Pictures do not belong in the copy, so please give every entry below again exactly.

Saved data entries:

※ ※ ※

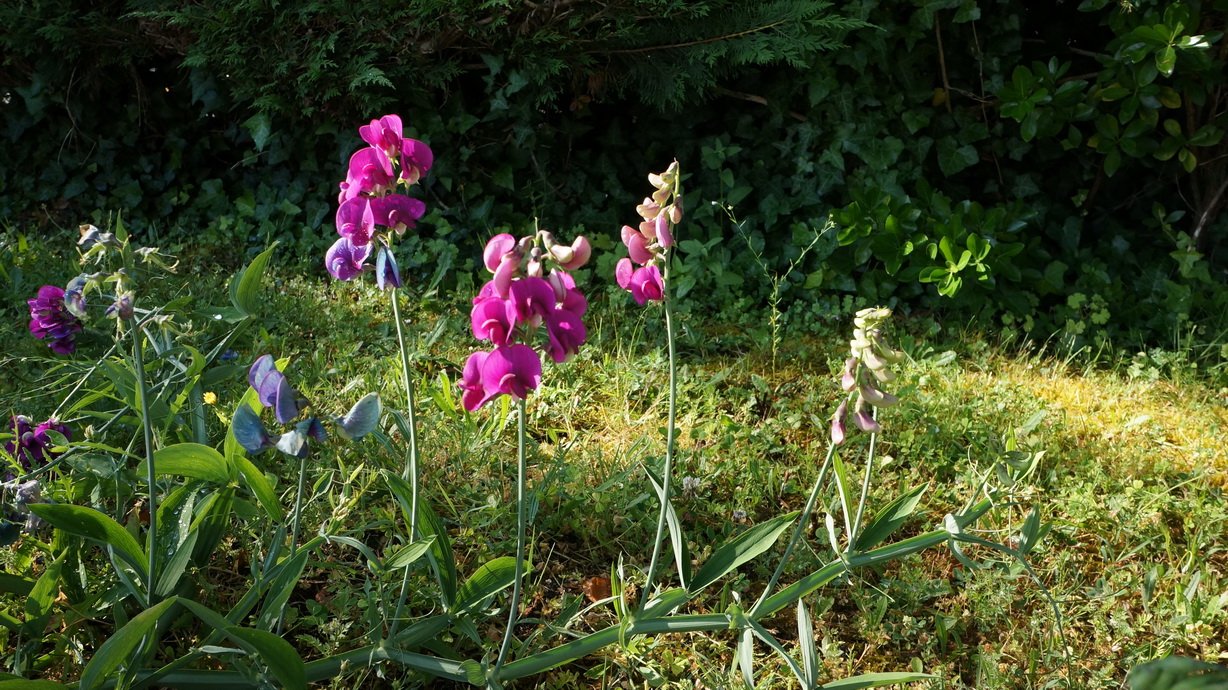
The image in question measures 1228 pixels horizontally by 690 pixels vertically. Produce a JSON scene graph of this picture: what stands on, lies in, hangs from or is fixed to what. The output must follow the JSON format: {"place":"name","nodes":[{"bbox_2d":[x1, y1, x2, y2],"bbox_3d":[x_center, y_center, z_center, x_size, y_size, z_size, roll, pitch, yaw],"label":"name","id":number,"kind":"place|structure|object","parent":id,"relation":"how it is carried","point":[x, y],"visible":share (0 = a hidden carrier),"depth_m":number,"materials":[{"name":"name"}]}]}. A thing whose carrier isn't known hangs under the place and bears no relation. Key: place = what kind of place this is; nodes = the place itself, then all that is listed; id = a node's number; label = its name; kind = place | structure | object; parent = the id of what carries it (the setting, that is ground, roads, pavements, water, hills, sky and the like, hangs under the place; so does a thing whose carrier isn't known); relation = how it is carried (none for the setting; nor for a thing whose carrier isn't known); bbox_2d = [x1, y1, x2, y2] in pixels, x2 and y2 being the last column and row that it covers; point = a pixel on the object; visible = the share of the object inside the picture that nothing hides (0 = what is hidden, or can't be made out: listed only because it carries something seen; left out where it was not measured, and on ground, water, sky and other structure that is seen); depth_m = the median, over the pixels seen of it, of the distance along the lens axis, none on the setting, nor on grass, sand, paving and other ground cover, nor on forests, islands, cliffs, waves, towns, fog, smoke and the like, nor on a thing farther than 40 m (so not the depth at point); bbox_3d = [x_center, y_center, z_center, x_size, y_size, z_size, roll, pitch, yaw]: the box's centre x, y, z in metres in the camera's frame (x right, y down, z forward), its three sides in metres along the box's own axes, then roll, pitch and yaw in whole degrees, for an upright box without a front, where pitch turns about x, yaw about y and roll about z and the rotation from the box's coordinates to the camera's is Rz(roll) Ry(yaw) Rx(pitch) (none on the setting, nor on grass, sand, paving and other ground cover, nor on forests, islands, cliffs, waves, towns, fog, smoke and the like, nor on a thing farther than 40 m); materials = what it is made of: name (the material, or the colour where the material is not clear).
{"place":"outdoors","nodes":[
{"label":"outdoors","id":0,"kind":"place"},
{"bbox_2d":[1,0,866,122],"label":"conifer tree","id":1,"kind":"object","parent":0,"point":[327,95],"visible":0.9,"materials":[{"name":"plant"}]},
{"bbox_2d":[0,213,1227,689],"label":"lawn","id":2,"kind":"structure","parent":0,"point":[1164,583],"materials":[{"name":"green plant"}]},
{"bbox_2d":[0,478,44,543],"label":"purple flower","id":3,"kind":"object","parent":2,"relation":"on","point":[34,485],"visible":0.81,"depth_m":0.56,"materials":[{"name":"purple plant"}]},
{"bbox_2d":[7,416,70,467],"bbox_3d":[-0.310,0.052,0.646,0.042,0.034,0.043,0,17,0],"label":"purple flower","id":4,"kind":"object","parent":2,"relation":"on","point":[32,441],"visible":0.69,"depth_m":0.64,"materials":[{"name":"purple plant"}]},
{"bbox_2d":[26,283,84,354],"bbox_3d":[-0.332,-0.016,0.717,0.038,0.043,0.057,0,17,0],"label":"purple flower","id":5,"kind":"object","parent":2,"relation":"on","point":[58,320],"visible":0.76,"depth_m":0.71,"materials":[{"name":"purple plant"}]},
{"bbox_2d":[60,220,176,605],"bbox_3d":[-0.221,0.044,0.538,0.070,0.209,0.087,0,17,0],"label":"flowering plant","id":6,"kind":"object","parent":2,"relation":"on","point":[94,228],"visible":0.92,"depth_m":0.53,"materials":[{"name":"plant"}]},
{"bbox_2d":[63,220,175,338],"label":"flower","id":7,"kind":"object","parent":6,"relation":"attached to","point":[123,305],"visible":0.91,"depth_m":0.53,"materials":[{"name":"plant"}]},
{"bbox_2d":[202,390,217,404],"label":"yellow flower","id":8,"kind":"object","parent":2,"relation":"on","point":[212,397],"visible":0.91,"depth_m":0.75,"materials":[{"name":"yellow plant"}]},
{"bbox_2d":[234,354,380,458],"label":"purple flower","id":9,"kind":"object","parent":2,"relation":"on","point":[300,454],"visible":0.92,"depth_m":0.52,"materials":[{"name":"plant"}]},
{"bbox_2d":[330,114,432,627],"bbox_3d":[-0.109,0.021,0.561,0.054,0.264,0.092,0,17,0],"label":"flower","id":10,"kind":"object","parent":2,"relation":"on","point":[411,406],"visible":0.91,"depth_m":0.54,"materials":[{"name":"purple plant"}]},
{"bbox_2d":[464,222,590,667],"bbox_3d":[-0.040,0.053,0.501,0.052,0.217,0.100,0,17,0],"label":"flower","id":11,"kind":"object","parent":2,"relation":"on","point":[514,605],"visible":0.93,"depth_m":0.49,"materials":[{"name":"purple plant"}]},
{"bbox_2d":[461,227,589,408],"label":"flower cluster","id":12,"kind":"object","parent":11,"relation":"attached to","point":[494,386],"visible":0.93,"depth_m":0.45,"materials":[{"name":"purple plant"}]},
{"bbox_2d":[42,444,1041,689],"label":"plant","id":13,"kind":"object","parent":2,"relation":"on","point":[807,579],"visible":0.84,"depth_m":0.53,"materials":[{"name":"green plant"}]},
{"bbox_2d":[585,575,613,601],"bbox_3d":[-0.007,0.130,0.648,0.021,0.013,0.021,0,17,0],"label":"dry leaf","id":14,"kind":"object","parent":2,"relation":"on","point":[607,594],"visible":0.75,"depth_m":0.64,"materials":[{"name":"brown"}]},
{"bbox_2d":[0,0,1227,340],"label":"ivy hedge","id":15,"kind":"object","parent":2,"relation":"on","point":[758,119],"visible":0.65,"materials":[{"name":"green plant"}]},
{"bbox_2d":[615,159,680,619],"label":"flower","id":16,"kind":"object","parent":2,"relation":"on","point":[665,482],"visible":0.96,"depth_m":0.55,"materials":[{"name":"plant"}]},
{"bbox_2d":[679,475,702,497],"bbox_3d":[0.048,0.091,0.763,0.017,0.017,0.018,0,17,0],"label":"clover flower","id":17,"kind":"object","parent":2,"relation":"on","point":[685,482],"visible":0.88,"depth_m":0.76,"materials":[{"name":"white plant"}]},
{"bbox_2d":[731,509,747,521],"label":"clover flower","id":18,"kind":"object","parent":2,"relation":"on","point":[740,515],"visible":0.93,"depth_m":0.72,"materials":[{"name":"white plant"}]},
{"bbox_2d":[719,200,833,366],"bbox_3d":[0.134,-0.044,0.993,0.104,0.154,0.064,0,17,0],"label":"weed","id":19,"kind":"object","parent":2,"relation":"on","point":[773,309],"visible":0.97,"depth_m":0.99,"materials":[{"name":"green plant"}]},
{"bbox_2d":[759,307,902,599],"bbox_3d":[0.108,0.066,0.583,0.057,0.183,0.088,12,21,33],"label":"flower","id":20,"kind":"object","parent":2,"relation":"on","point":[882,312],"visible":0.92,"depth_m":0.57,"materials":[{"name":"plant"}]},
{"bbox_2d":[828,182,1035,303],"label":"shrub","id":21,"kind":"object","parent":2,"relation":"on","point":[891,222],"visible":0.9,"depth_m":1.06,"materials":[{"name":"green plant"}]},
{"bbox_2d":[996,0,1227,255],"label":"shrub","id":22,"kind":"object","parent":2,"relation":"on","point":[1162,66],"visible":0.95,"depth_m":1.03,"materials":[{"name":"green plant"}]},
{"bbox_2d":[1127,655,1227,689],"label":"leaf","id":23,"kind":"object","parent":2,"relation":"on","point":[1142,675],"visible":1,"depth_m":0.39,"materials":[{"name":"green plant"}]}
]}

※ ※ ※

RESULT OF THIS TASK:
The image in question measures 1228 pixels horizontally by 690 pixels vertically. Produce a JSON scene graph of this picture: what stands on, lies in, hangs from or is fixed to what. The output must follow the JSON format: {"place":"name","nodes":[{"bbox_2d":[x1, y1, x2, y2],"bbox_3d":[x_center, y_center, z_center, x_size, y_size, z_size, roll, pitch, yaw],"label":"name","id":number,"kind":"place|structure|object","parent":id,"relation":"how it is carried","point":[x, y],"visible":share (0 = a hidden carrier),"depth_m":number,"materials":[{"name":"name"}]}]}. A thing whose carrier isn't known hangs under the place and bears no relation. Key: place = what kind of place this is; nodes = the place itself, then all that is listed; id = a node's number; label = its name; kind = place | structure | object; parent = the id of what carries it (the setting, that is ground, roads, pavements, water, hills, sky and the like, hangs under the place; so does a thing whose carrier isn't known); relation = how it is carried (none for the setting; nor for a thing whose carrier isn't known); bbox_2d = [x1, y1, x2, y2] in pixels, x2 and y2 being the last column and row that it covers; point = a pixel on the object; visible = the share of the object inside the picture that nothing hides (0 = what is hidden, or can't be made out: listed only because it carries something seen; left out where it was not measured, and on ground, water, sky and other structure that is seen); depth_m = the median, over the pixels seen of it, of the distance along the lens axis, none on the setting, nor on grass, sand, paving and other ground cover, nor on forests, islands, cliffs, waves, towns, fog, smoke and the like, nor on a thing farther than 40 m (so not the depth at point); bbox_3d = [x_center, y_center, z_center, x_size, y_size, z_size, roll, pitch, yaw]: the box's centre x, y, z in metres in the camera's frame (x right, y down, z forward), its three sides in metres along the box's own axes, then roll, pitch and yaw in whole degrees, for an upright box without a front, where pitch turns about x, yaw about y and roll about z and the rotation from the box's coordinates to the camera's is Rz(roll) Ry(yaw) Rx(pitch) (none on the setting, nor on grass, sand, paving and other ground cover, nor on forests, islands, cliffs, waves, towns, fog, smoke and the like, nor on a thing farther than 40 m); materials = what it is made of: name (the material, or the colour where the material is not clear).
{"place":"outdoors","nodes":[
{"label":"outdoors","id":0,"kind":"place"},
{"bbox_2d":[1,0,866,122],"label":"conifer tree","id":1,"kind":"object","parent":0,"point":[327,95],"visible":0.9,"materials":[{"name":"plant"}]},
{"bbox_2d":[0,213,1227,689],"label":"lawn","id":2,"kind":"structure","parent":0,"point":[1164,583],"materials":[{"name":"green plant"}]},
{"bbox_2d":[0,478,44,543],"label":"purple flower","id":3,"kind":"object","parent":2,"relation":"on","point":[34,485],"visible":0.81,"depth_m":0.56,"materials":[{"name":"purple plant"}]},
{"bbox_2d":[7,416,70,467],"bbox_3d":[-0.310,0.052,0.646,0.042,0.034,0.043,0,17,0],"label":"purple flower","id":4,"kind":"object","parent":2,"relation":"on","point":[32,441],"visible":0.69,"depth_m":0.64,"materials":[{"name":"purple plant"}]},
{"bbox_2d":[26,283,84,354],"bbox_3d":[-0.332,-0.016,0.717,0.038,0.043,0.057,0,17,0],"label":"purple flower","id":5,"kind":"object","parent":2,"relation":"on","point":[58,320],"visible":0.76,"depth_m":0.71,"materials":[{"name":"purple plant"}]},
{"bbox_2d":[60,220,176,605],"bbox_3d":[-0.221,0.044,0.538,0.070,0.209,0.087,0,17,0],"label":"flowering plant","id":6,"kind":"object","parent":2,"relation":"on","point":[94,228],"visible":0.92,"depth_m":0.53,"materials":[{"name":"plant"}]},
{"bbox_2d":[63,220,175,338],"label":"flower","id":7,"kind":"object","parent":6,"relation":"attached to","point":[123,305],"visible":0.91,"depth_m":0.53,"materials":[{"name":"plant"}]},
{"bbox_2d":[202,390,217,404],"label":"yellow flower","id":8,"kind":"object","parent":2,"relation":"on","point":[212,397],"visible":0.91,"depth_m":0.75,"materials":[{"name":"yellow plant"}]},
{"bbox_2d":[234,354,380,458],"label":"purple flower","id":9,"kind":"object","parent":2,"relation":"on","point":[300,454],"visible":0.92,"depth_m":0.52,"materials":[{"name":"plant"}]},
{"bbox_2d":[330,114,432,627],"bbox_3d":[-0.109,0.021,0.561,0.054,0.264,0.092,0,17,0],"label":"flower","id":10,"kind":"object","parent":2,"relation":"on","point":[411,406],"visible":0.91,"depth_m":0.54,"materials":[{"name":"purple plant"}]},
{"bbox_2d":[464,222,590,667],"bbox_3d":[-0.040,0.053,0.501,0.052,0.217,0.100,0,17,0],"label":"flower","id":11,"kind":"object","parent":2,"relation":"on","point":[514,605],"visible":0.93,"depth_m":0.49,"materials":[{"name":"purple plant"}]},
{"bbox_2d":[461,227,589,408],"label":"flower cluster","id":12,"kind":"object","parent":11,"relation":"attached to","point":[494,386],"visible":0.93,"depth_m":0.45,"materials":[{"name":"purple plant"}]},
{"bbox_2d":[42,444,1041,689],"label":"plant","id":13,"kind":"object","parent":2,"relation":"on","point":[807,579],"visible":0.84,"depth_m":0.53,"materials":[{"name":"green plant"}]},
{"bbox_2d":[585,575,613,601],"bbox_3d":[-0.007,0.130,0.648,0.021,0.013,0.021,0,17,0],"label":"dry leaf","id":14,"kind":"object","parent":2,"relation":"on","point":[607,594],"visible":0.75,"depth_m":0.64,"materials":[{"name":"brown"}]},
{"bbox_2d":[0,0,1227,340],"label":"ivy hedge","id":15,"kind":"object","parent":2,"relation":"on","point":[758,119],"visible":0.65,"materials":[{"name":"green plant"}]},
{"bbox_2d":[615,159,680,619],"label":"flower","id":16,"kind":"object","parent":2,"relation":"on","point":[665,482],"visible":0.96,"depth_m":0.55,"materials":[{"name":"plant"}]},
{"bbox_2d":[679,475,702,497],"bbox_3d":[0.048,0.091,0.763,0.017,0.017,0.018,0,17,0],"label":"clover flower","id":17,"kind":"object","parent":2,"relation":"on","point":[685,482],"visible":0.88,"depth_m":0.76,"materials":[{"name":"white plant"}]},
{"bbox_2d":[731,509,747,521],"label":"clover flower","id":18,"kind":"object","parent":2,"relation":"on","point":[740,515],"visible":0.93,"depth_m":0.72,"materials":[{"name":"white plant"}]},
{"bbox_2d":[719,200,833,366],"bbox_3d":[0.134,-0.044,0.993,0.104,0.154,0.064,0,17,0],"label":"weed","id":19,"kind":"object","parent":2,"relation":"on","point":[773,309],"visible":0.97,"depth_m":0.99,"materials":[{"name":"green plant"}]},
{"bbox_2d":[759,307,902,599],"bbox_3d":[0.108,0.066,0.583,0.057,0.183,0.088,12,21,33],"label":"flower","id":20,"kind":"object","parent":2,"relation":"on","point":[882,312],"visible":0.92,"depth_m":0.57,"materials":[{"name":"plant"}]},
{"bbox_2d":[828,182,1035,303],"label":"shrub","id":21,"kind":"object","parent":2,"relation":"on","point":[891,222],"visible":0.9,"depth_m":1.06,"materials":[{"name":"green plant"}]},
{"bbox_2d":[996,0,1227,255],"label":"shrub","id":22,"kind":"object","parent":2,"relation":"on","point":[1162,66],"visible":0.95,"depth_m":1.03,"materials":[{"name":"green plant"}]},
{"bbox_2d":[1127,655,1227,689],"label":"leaf","id":23,"kind":"object","parent":2,"relation":"on","point":[1142,675],"visible":1,"depth_m":0.39,"materials":[{"name":"green plant"}]}
]}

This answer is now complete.